Freedom of assembly is not respected amid the ongoing violence, and the largely informal economy is inhospitable to organized labor. The conflict has forced nongovernmental organizations and UN agencies operating in Somalia to either reduce or suspend their activities. Staff from one of the few that remains, the UN World Food Programme, have faced attack, and piracy off the Somali coast has increased the cost of shipping humanitarian supplies.
 
There is no judicial system functioning effectively at the national level. The TFA passed a law to implement Sharia (Islamic law) in May 2009, but the government was unable to carry out the legislation in practice. Local authorities administer a mix of Sharia and traditional Somali forms of justice and reconciliation.

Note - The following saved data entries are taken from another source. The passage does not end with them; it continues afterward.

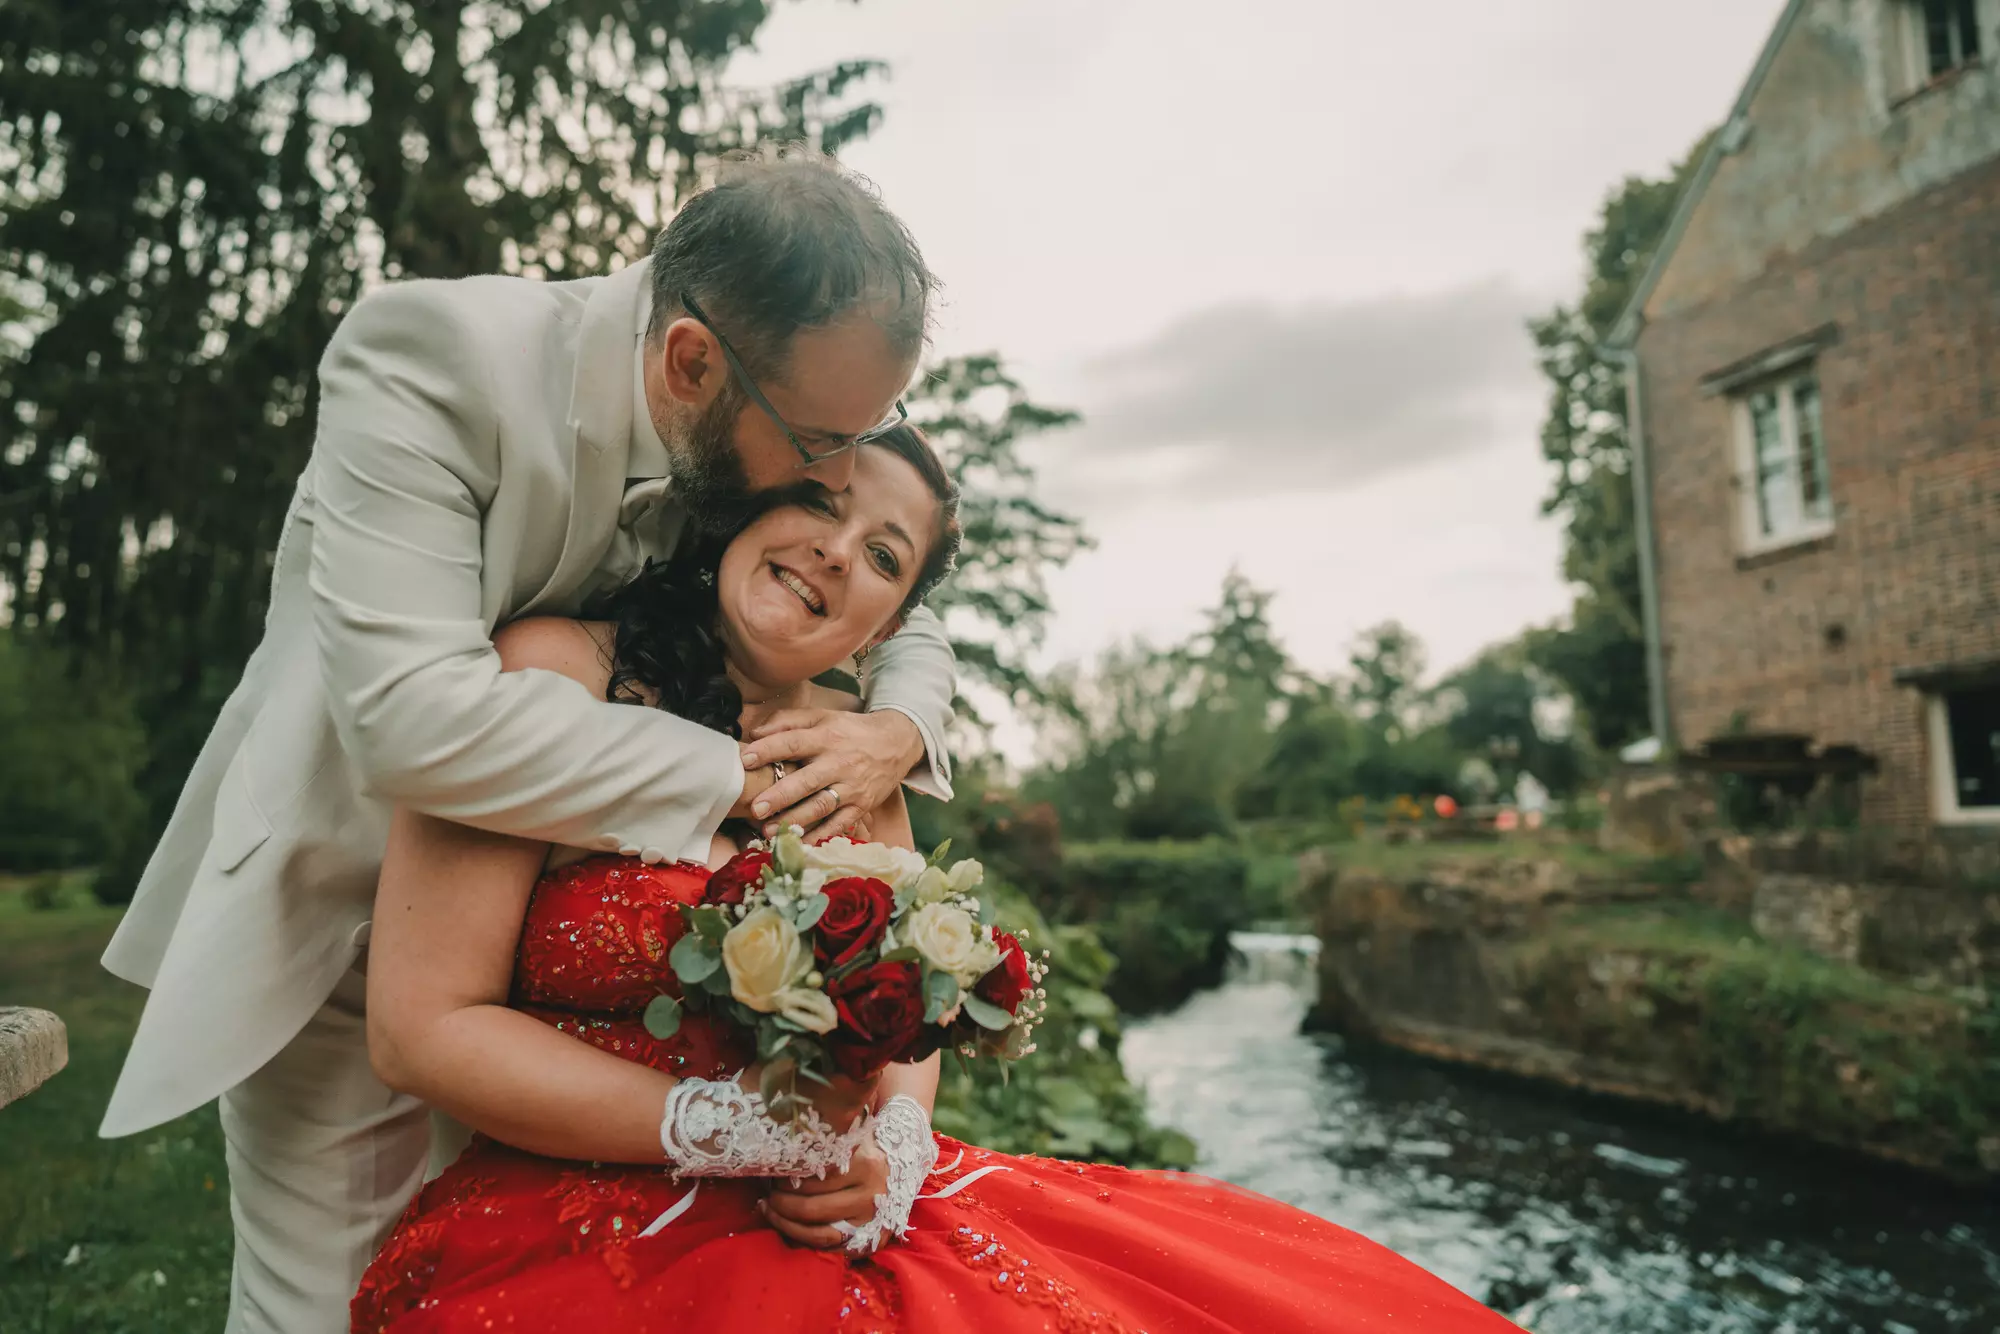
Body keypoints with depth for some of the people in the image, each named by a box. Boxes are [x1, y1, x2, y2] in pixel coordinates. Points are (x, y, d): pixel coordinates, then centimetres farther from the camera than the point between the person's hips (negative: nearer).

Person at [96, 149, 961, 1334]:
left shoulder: (785, 436, -11)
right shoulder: (433, 358, -27)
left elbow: (900, 619, 4)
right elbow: (413, 715, -37)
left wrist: (900, 727, -19)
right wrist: (735, 774, -30)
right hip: (346, 936, -4)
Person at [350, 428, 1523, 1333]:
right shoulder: (555, 674, -8)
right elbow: (422, 1027, -11)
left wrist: (891, 1150, -9)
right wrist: (729, 1130, -16)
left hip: (840, 1228, 6)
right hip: (576, 1233, -5)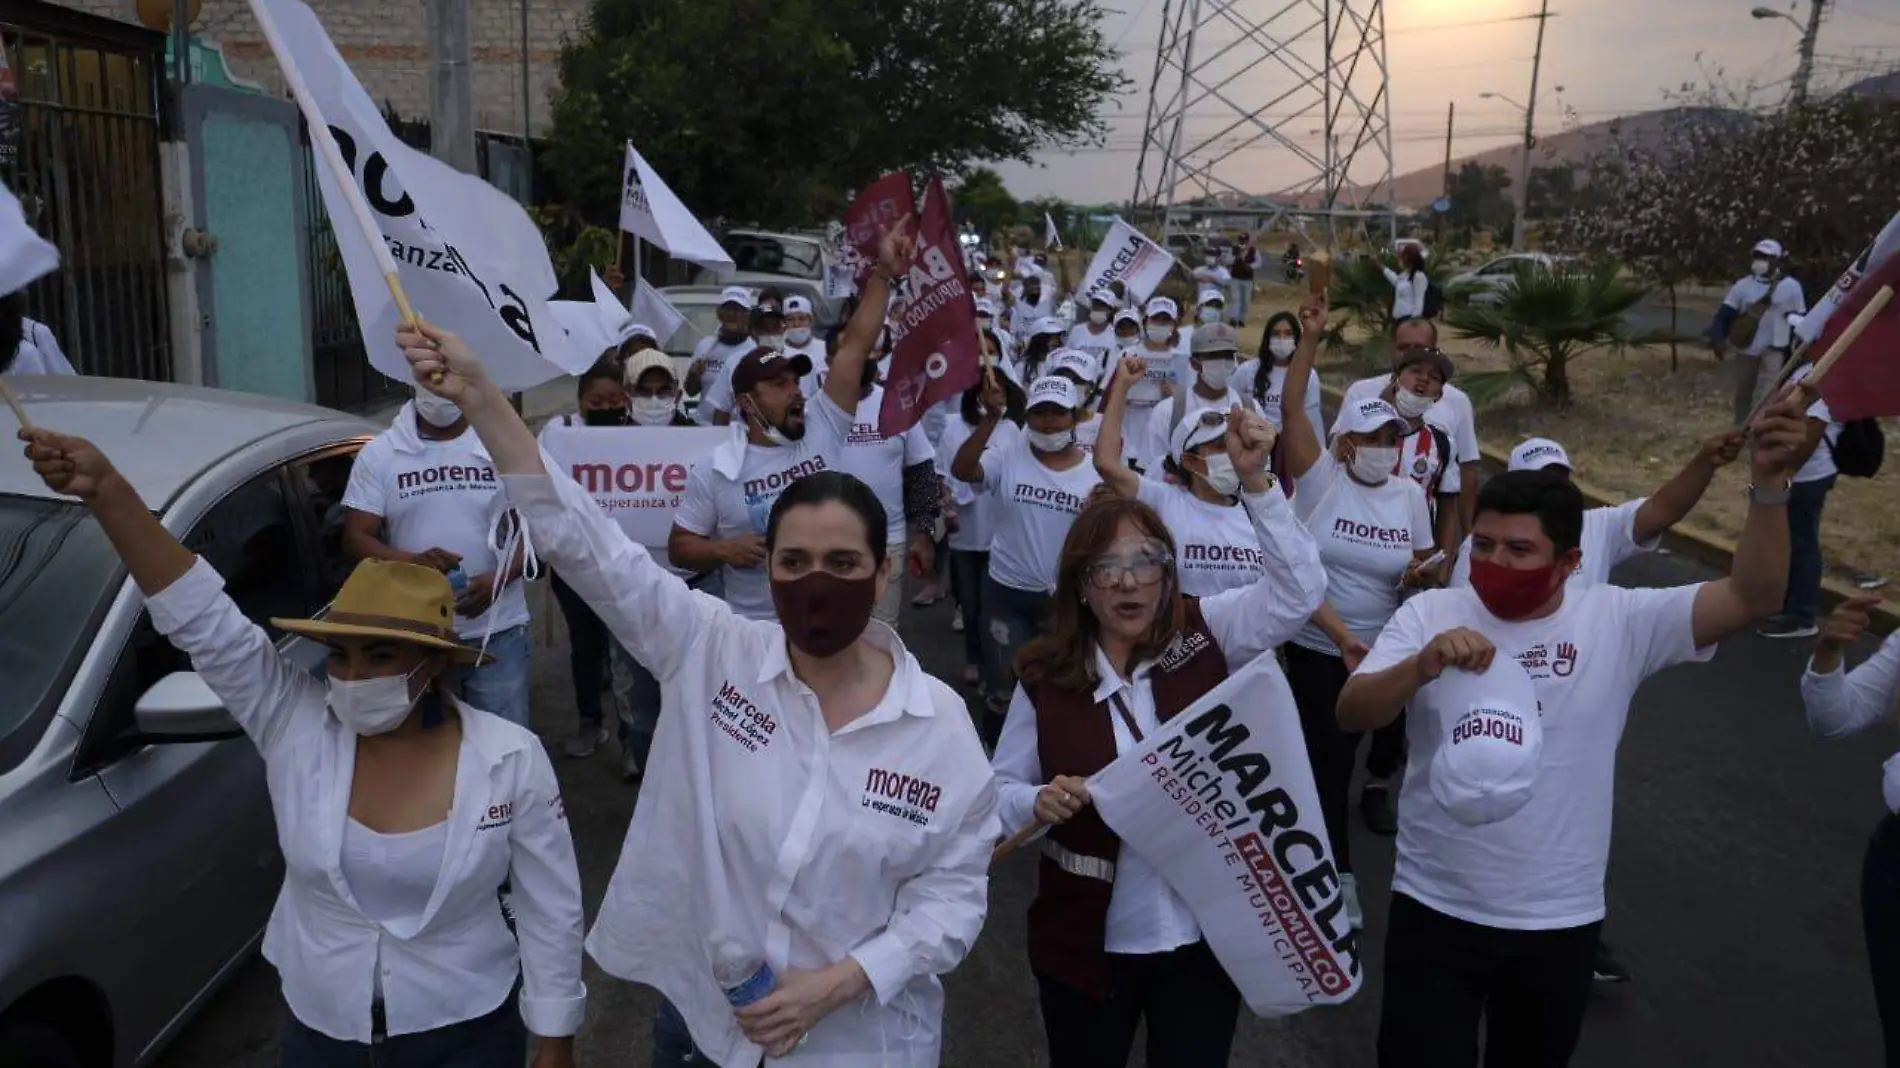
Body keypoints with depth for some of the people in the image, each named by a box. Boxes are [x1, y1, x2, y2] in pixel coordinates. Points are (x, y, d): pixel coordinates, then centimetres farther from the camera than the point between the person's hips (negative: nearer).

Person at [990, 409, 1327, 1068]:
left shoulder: (1205, 635, -6)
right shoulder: (1045, 676, -8)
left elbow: (1300, 589, -15)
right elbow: (999, 791, 0)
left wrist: (1255, 481, -24)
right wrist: (1039, 802, -22)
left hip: (1205, 933, 0)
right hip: (1088, 941, 0)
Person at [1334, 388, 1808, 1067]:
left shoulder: (1618, 620, -5)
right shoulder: (1429, 612, -9)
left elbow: (1751, 599, -13)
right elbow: (1350, 715, -18)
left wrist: (1768, 485, -26)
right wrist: (1423, 665, -37)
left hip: (1561, 922, 2)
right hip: (1435, 912, -2)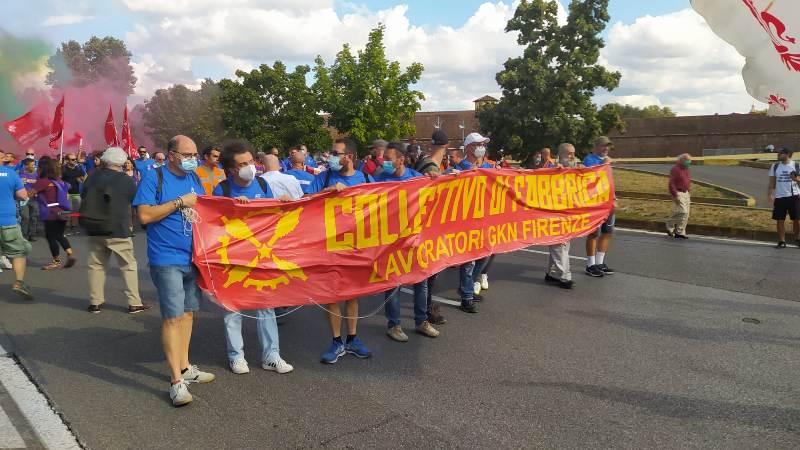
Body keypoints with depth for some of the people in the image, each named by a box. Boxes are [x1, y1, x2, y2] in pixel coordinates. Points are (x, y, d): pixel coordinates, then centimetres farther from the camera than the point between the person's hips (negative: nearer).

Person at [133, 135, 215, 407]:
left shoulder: (194, 178, 12)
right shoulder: (154, 178, -8)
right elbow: (145, 215, -16)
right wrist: (179, 202, -16)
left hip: (193, 257, 7)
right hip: (167, 259, -7)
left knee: (188, 312, 14)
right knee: (173, 317, -8)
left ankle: (184, 366, 28)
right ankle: (176, 381, -2)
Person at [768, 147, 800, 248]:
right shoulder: (775, 166, 6)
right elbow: (772, 182, 7)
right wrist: (770, 193, -3)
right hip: (779, 197, 2)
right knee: (780, 220, 1)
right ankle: (782, 241, 8)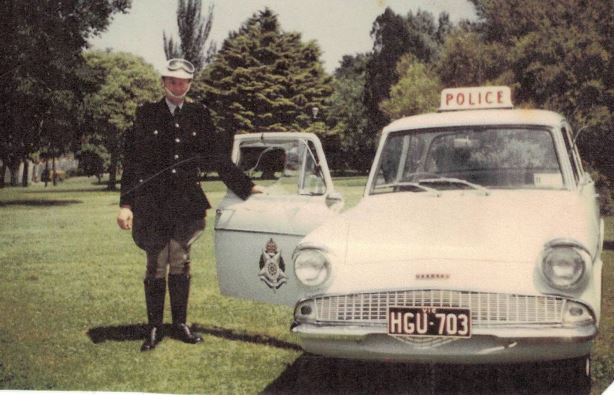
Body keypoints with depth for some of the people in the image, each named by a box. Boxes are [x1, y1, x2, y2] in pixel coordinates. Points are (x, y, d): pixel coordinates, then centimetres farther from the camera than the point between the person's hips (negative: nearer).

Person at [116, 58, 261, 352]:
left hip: (186, 203, 2)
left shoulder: (198, 115, 7)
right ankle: (154, 328, 14)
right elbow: (132, 160, -1)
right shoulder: (146, 114, 1)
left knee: (180, 265, 7)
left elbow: (218, 157, 11)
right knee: (156, 267, 3)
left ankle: (180, 325, 18)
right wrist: (125, 204, -8)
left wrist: (246, 187, 9)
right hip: (152, 203, -2)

The harshest codes are enforced in areas under the control of the Shabaab. People convicted of theft or other minor crimes are flogged or have their limbs amputated, usually in public.
 
The human rights situation in Somalia remained grim in 2009, with civilians caught up in fighting between the Islamist militias, the TFG, and African Union peacekeepers. There was no effective process in place to investigate allegations of human rights abuses by any of the warring parties. The office of the UN High Commissioner for Refugees estimated that there were 1.5 million internally displaced people by the year’s end, most of them living in appalling conditions. An estimated 500,000 were taking refuge in neighboring countries.
 
Most Somalis share the same ethnicity and religion, but clan divisions have long fueled violence in the country. The larger, more powerful clans continue to dominate political life and are able to use their strength to harass the weaker clans.
 
Women in Somalia face a great deal of discrimination. Female genital mutilation is still practiced in some form on nearly all Somali girls. Sexual violence is rampant due to lawlessness and impunity for perpetrators, and rape victims are often stigmatized.
Explanatory Note: 

The numerical ratings and status listed above do not reflect conditions in Somaliland, which is examined in a separate report.